Entscheidungsstichwort (Thema)
Insolvenzanfechtung. Rückforderung unter dem Druck von Zwangsvollstreckungsmaßnahmen bzw. durch Zwangsvollstreckung erlangter Entgeltzahlung. Verfassungskonformität der §§ 129 ff. InsO. Unanwendbarkeit von Ausschlussfristen in für allgemeinverbindlich erklärten Tarifverträgen auf den anfechtungsrechtlichen Rückforderungsanspruch
Leitsatz (redaktionell)
Tarifliche Ausschlussfristen können insolvenzrechtliche Rückgewähransprüche nach § 143 Abs. 1 S. 1 InsO nicht erfassen, auch wenn sie allgemeinverbindlich gelten.
Normenkette
GG Art. 9 Abs. 3; InsO § 131 Abs. 1 Nr. 1; TVG § 5
Verfahrensgang
Tenor
1. Auf die Revision des Beklagten wird das Urteil des Landesarbeitsgerichts Berlin-Brandenburg vom 4. September 2012 – 3 Sa 661/12 – unter Zurückweisung der weiter gehenden Revision teilweise aufgehoben.
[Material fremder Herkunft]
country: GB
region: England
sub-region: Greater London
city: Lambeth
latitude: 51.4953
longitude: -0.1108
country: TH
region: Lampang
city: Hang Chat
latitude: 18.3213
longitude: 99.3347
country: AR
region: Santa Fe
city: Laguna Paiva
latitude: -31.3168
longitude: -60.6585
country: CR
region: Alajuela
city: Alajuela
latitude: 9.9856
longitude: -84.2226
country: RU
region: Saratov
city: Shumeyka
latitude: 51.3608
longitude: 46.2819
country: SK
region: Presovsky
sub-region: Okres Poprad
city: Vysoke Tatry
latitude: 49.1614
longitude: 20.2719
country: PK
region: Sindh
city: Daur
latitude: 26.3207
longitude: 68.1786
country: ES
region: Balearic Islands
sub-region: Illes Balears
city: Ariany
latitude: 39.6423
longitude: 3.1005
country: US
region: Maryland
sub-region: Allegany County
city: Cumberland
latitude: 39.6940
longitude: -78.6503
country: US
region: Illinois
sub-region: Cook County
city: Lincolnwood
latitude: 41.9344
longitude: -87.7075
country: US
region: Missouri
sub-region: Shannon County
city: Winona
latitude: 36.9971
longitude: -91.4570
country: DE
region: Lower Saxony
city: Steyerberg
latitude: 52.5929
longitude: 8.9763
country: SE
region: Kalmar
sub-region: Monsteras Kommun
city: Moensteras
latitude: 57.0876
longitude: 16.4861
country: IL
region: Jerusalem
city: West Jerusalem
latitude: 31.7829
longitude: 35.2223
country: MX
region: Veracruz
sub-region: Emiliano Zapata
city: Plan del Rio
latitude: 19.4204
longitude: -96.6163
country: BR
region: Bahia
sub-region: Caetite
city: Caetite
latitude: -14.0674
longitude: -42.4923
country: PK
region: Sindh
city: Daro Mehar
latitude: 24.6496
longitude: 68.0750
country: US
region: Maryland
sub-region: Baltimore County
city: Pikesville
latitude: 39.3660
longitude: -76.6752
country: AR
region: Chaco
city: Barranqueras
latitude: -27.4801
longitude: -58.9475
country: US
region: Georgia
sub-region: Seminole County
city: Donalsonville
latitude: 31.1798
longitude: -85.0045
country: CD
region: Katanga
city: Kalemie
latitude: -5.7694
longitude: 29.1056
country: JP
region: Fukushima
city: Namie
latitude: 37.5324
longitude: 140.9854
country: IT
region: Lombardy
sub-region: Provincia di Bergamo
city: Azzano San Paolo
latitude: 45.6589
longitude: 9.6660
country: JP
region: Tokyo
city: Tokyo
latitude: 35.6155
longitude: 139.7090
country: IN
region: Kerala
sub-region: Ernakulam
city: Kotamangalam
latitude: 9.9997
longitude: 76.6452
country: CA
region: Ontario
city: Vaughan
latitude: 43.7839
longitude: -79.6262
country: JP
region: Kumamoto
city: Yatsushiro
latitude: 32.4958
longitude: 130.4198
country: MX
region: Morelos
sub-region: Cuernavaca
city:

2. Auf die Berufung des Beklagten wird das Urteil des Arbeitsgerichts Frankfurt (Oder) vom 1. März 2012 – 3 Ca 1664/11 – unter Zurückweisung der Berufung im Übrigen teilweise abgeändert und zur Klarstellung insgesamt neu gefasst:
Der Beklagte wird verurteilt, an den Kläger 3.150,54 Euro nebst Zinsen iHv. fünf Prozentpunkten über dem Basiszinssatz seit 30. August 2011 zu zahlen.
Im Übrigen wird die Klage abgewiesen.
3. Der Beklagte hat die Kosten des Rechtsstreits zu tragen.
Tatbestand
Die Parteien streiten über die Verpflichtung des Beklagten, Arbeitsentgelt, das er unter dem Druck der Zwangsvollstreckung erlangte, im Weg der Insolvenzanfechtung an die Masse zurückzugewähren.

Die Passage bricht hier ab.